Film Friday: Gettysburg

This month for Film Friday, I want to take a few weeks to look at something we often overlook at this time of year–the true meaning of sacrifice by those who have fallen in combat.

I don’t think we mean to do it. When Memorial Day rolls around, as it will in a few weeks’ time, we usually say all the right things, about duty, honor and bravery. And I think we honestly mean them. I grew up in a household with deep military ties, so this was always taken very seriously in my family. But for those of us who did not serve, or even among those who did but never faced the abject terror of our lives being at risk in a combat zone, it can be difficult to even imagine.
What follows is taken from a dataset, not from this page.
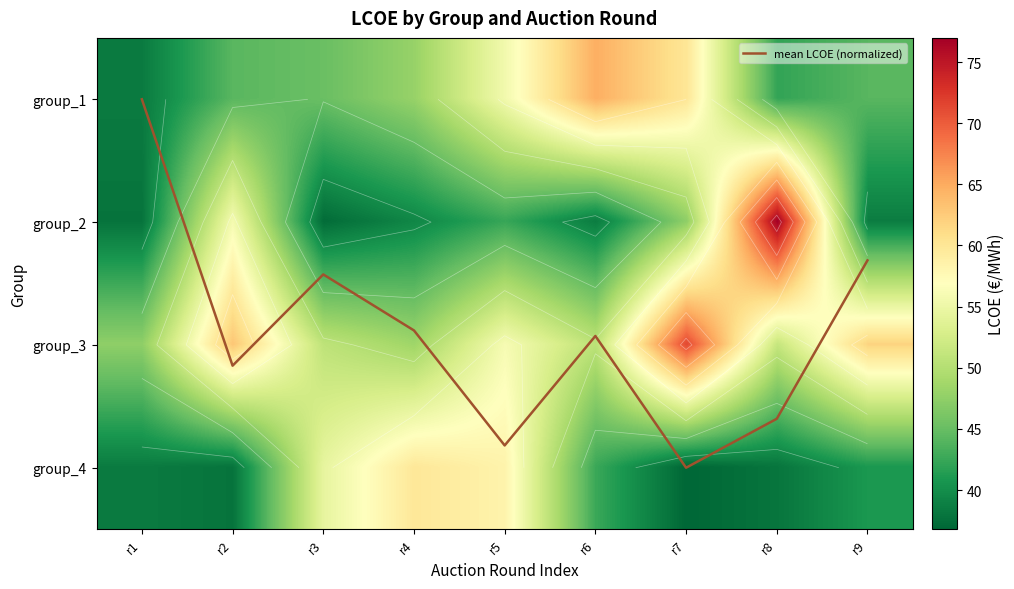

What is the approximate value of mean LCOE (normalized) at r6?

1.9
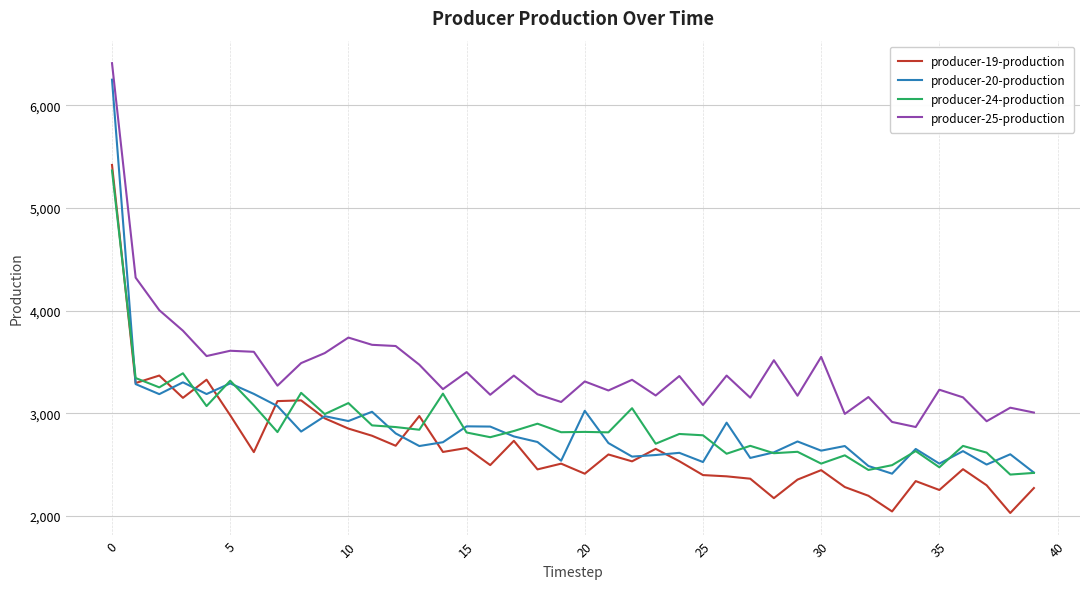

Which series has the largest total across all categories?

producer-25-production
This is one area where art can move the needle, even just a little. Cinema is among the most immersive of art forms, in that it offers not only visuals, but sounds and music and drama in order to create a visceral sense of feeling in the audience. At its best it can do what any of the arts it draws from can only reach for–it can, for a brief instant, place a viewer in the middle of a scene.

A novel can transport your mind. A photograph or a newsreel can give you a sense of color or scale. A well acted part can evoke genuine emotion and well played music can establish mood and true feeling. All brought together, and done right, they can bring an audience as close as possible to a flavor of an experience. It’s never the same thing, but it can do enough to give a movie-goer just enough of a sense of time, place and mood to make an impact.
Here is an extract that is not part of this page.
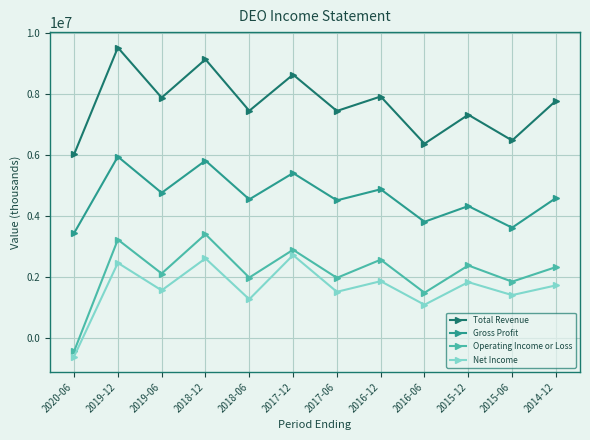

What is the label of the 2nd point from the left?

2019-12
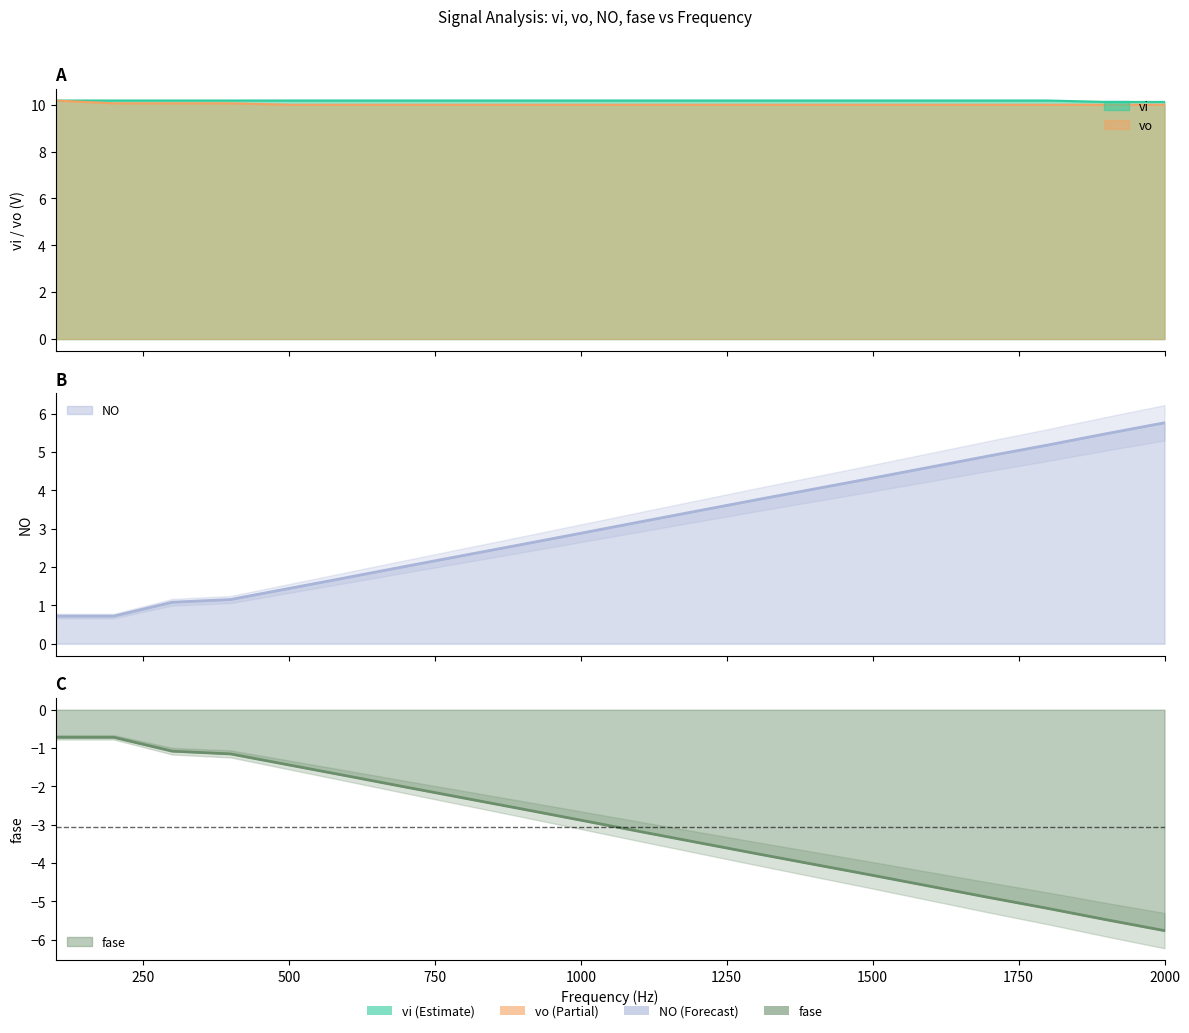

Is it true that vo equals 17.6 at 1500?

False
For the first entry in this month’s series then, I’m looking at the 1993 Civil War film Gettysburg. More than 600,000 American soldiers died in that conflict (counting both sides) so it was the single most devastating event in the history of our armed forces. I don’t want to stray into the politics of it, because in many ways we never stopped fighting that war — but that’s a topic better left to other folks who have more informed opinions than I do. Instead, what I want to focus on is how this movie puts such a spotlight on the way men face death.
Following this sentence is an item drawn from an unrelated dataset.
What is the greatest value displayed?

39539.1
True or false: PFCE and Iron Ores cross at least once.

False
There are so many ways this film tackles it. Just the Pickett’s Charge sequence alone, in which we are placed right in lockstep with the men marching across a mile of open ground, right into the heart of the opposing forces, would be enough. Or the Little Round Top scenes, a seemingly outgunned, and out manned regiment mounting a bayonet charge against an onrushing enemy.

But the best depiction, I think, comes in the form of Richard Jordan’s stunning performance. He plays Lewis A. Armisted, a Confederate general ordered to march his men right into the teeth of the enemy, a move that will almost certainly doom them all. Through him, we see the way notions of duty and honor collide with the real horror of violence and death.

The actor himself knew he was dying when he filmed the role, which lends everything about his performance an added level.

For a month when we look back to honor the men who fell in battle for this nation we love, this is a terrific film to transport us to one of those battlefields, where—just for a few moments–we get the briefest hint of what that really meant.